This year has been different for this Sens fan. While others sat back last year and contemplated what their team could do in the off-season to get to where my team was, I sat and watched (mostly embarrassed, partially angry) as my team quickly conceded the Stanley Cup to Anaheim in 5 games. This year, I find myself not even remotely attached to the idea of watching the top two teams battle for hockey supremacy. I sit and consider what it would be like if Philadelphia and Colorado had of stayed healthy throughout the post-season, and how much would be different if John Paddock had not lost the team in Ottawa.
For the League itself, it has been another year of profits, and another post-season of record breaking viewers nationwide, yet has anyone noticed the lack of intensity on the ice, coupled with the number of series that really were not all that close? I can’t help but suggest that while the parity has grown closer, the league has really turned itself away from the type of series that defines a playoff run. While that doesn’t seem to make sense, I believe that this logic in routed in the number of goals scored, and the ability to score them in each game.
Consider this. How many close games have you seen in your life? If you are a hockey fan, I am sure you’ll go on and on about the overtime thriller in 96, or the series clinching nail biter goal scored by your teams biggest star in 89, but can you honestly tell me, in the last couple years, when you felt that way about a game? Gary Bettman believes scoring goals will bring fans into the seats, and he is absolutely right. Those who don’t get the tradition, and rivalries, will never understand the importance of a 1-0 or 2-1 victory in the post-season, and how deflating that can be for the loser. They won’t be able to acknowledge the importance of a great goaltender sporting a stingy 1.25 goals per game average, because to them, it is not exciting.

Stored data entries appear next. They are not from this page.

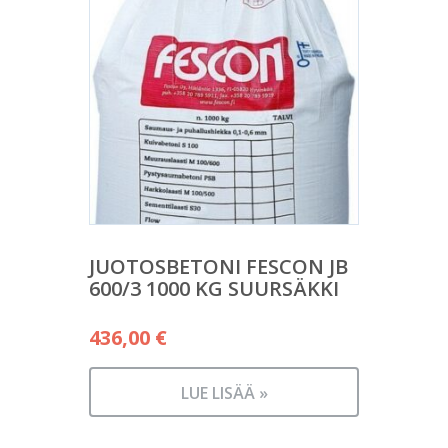
JUOTOSBETONI FESCON JB
600/3 1000 KG SUURSÄKKI
436,00
€
LUE LISÄÄ »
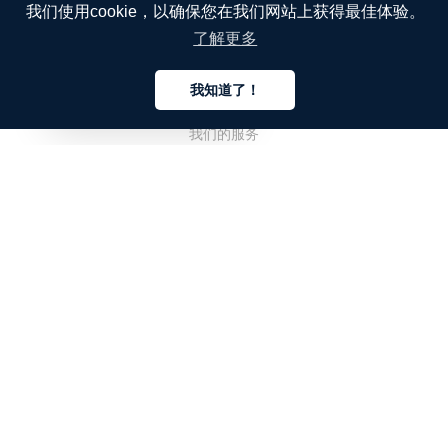
我们使用cookie，以确保您在我们网站上获得最佳体验。
了解更多
公司
我知道了！
关于我们
中文
我们的服务
博客
常见问题解答
我们的团队
诚聘英才
法务
联系我们
客户栏目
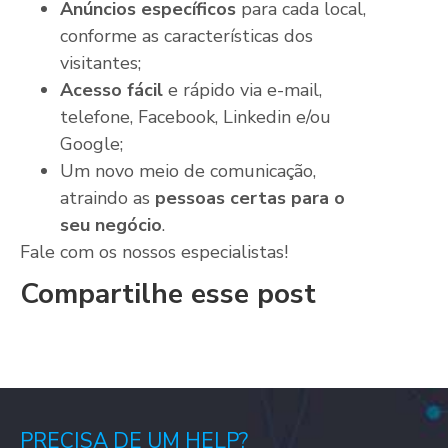
Anúncios específicos
para cada local,
conforme as características dos
visitantes;
Acesso fácil
e rápido via e-mail,
telefone, Facebook, Linkedin e/ou
Google;
Um novo meio de comunicação,
atraindo as
pessoas certas para o
seu negócio
.
Fale com os nossos especialistas!
Compartilhe esse post
PRECISA DE UM HELP?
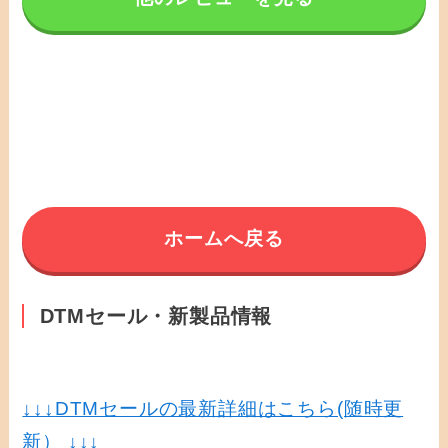
ホームへ戻る
DTMセール・新製品情報
↓↓↓
DTMセールの最新詳細はこちら(随時更
新） ↓↓↓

I have watched quite a few different tournaments and finals throughout the last month or so, including the World Championships, the Kelly cup finals, and the Memorial Cup, and I have to say, they have all far exceeded what the NHL Playoffs provided. Not only has the competition proved to be better, but so has the heart and dedication displayed on the ice. So what do I think the NHL should do? Find a way to instill a new sense of urgency in the players minds. Bring back the competition of the pre-lockout era, where teams were not getting blown out every 5th game, and finally, start focusing on fan retention as well.
What do you think as a fan? Do you think the new progression of the league is great, or do you think they are taking two steps back, every step forward?